> TASK REQUIREMENTS
Take the entries below and print only the lines from the one with "ring pip: (100, 57)" through the one with "pinky tip: (107, 277)", exactly as they stand, both ends included.

> DATA IN THIS EXERCISE

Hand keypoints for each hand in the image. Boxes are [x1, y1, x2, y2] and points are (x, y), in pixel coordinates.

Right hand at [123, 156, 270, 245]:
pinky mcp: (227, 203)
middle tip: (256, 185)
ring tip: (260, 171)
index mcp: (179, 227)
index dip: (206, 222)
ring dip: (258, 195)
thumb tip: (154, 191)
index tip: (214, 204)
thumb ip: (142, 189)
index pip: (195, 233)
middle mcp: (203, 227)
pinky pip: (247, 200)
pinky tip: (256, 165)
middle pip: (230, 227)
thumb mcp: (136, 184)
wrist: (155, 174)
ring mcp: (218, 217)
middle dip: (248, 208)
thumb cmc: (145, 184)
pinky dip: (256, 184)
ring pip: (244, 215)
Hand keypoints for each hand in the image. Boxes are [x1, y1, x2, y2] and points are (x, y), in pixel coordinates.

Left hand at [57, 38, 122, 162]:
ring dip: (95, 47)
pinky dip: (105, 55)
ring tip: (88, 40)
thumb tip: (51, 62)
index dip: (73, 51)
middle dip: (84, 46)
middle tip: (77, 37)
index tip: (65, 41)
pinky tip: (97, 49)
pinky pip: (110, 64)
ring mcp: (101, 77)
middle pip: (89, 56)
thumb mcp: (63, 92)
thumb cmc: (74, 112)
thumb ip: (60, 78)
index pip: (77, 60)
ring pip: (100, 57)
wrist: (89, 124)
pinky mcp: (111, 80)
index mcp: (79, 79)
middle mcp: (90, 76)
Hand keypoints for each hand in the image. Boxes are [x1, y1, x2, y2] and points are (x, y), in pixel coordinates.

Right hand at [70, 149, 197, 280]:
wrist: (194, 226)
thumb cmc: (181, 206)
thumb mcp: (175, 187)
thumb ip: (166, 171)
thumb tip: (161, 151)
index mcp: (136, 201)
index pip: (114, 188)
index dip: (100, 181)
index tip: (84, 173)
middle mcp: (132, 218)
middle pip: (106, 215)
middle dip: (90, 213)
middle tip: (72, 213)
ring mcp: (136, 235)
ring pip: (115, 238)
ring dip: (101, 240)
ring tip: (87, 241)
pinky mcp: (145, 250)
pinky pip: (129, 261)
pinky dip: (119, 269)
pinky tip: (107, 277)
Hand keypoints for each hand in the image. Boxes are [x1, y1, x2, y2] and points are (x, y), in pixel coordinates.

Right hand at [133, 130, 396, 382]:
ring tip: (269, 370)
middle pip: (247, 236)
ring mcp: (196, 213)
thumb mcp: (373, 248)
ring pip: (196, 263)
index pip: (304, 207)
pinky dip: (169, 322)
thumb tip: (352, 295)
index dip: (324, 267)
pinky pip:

==

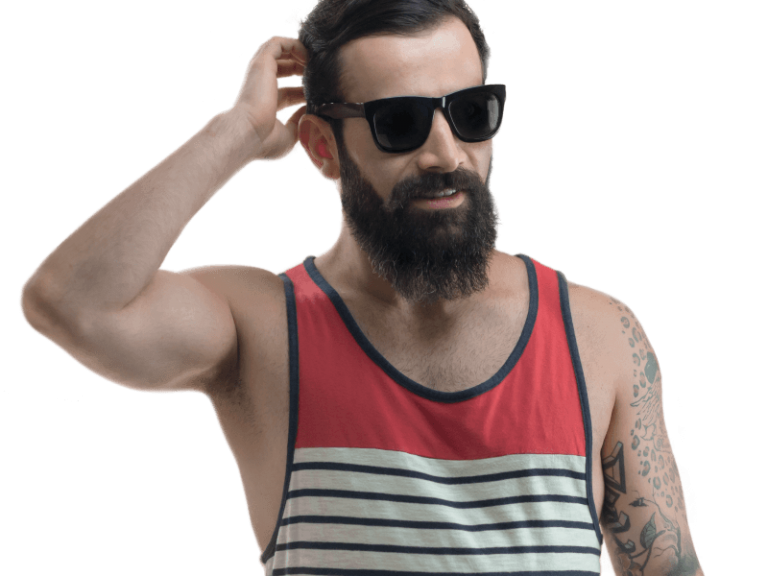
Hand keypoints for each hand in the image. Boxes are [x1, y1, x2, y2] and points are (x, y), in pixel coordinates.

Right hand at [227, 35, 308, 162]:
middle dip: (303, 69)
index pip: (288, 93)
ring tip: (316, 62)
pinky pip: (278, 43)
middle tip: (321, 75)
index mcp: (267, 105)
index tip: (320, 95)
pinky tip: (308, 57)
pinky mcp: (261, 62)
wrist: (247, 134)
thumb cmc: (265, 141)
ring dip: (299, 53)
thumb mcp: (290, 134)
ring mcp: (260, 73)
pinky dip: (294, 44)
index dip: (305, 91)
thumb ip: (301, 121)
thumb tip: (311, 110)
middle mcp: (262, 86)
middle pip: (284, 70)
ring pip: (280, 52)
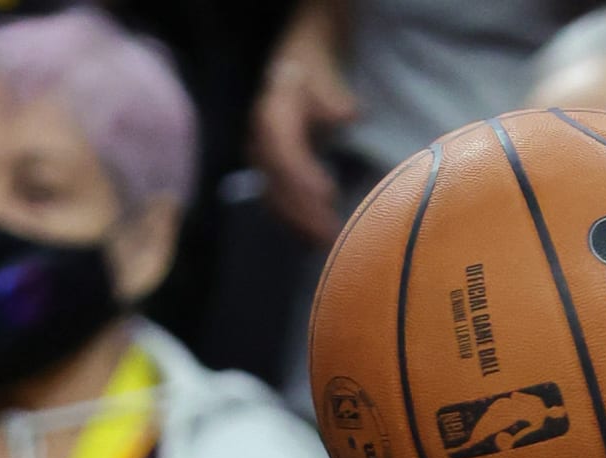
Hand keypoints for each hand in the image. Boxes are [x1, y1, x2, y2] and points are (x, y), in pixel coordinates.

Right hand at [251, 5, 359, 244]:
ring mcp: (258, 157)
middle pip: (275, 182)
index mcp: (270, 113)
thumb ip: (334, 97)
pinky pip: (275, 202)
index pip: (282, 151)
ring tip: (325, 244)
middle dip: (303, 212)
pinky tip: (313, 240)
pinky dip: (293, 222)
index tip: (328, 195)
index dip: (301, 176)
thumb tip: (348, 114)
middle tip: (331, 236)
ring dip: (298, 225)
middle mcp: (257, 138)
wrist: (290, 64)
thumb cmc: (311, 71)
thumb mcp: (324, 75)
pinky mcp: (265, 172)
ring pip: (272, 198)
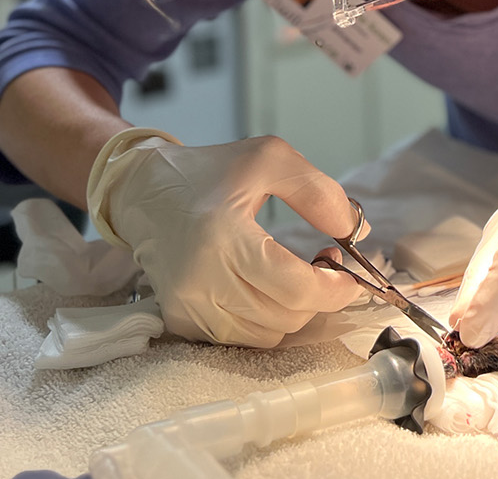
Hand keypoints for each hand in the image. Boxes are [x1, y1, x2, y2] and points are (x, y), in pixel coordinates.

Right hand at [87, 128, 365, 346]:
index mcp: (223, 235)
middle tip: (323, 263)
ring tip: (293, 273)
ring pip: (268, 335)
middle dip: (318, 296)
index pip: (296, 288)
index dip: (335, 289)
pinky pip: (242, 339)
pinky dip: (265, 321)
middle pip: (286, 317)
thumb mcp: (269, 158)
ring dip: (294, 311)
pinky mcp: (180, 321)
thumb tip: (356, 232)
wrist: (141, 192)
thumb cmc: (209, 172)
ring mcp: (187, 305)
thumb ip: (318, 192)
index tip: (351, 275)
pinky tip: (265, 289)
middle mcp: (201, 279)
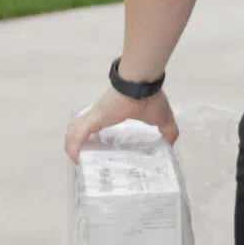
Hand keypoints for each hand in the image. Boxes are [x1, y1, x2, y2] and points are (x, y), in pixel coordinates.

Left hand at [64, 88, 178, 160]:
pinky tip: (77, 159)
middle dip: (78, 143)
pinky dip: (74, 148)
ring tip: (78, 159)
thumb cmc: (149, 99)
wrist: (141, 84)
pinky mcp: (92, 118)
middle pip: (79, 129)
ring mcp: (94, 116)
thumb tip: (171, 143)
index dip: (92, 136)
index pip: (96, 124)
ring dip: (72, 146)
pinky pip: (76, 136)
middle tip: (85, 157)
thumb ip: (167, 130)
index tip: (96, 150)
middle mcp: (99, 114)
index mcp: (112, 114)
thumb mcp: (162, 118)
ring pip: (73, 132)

> OUTPUT FOR THIS TASK
ring pip: (100, 57)
wrist: (89, 124)
pinky mcp: (111, 80)
index mcp: (79, 79)
middle mcp: (90, 76)
Hand keypoints for each hand in the image. Boxes are [x1, y1, x2, y2] and points are (x, y), in pixel coordinates.

Right hand at [70, 149, 197, 280]:
wrist: (194, 226)
thumb cmc: (181, 206)
thumb mcp: (175, 187)
thumb ip: (166, 171)
thumb tip: (161, 151)
index mcp: (136, 201)
index pip: (114, 188)
index dip: (100, 181)
index tip: (84, 173)
middle mcp: (132, 218)
middle pip: (106, 215)
middle dip: (90, 213)
middle tip: (72, 213)
ring mcp: (136, 235)
ring pip: (115, 238)
ring dip: (101, 240)
ring tip: (87, 241)
pinky mcp: (145, 250)
pinky pip: (129, 261)
pinky dip: (119, 269)
pinky tip: (107, 277)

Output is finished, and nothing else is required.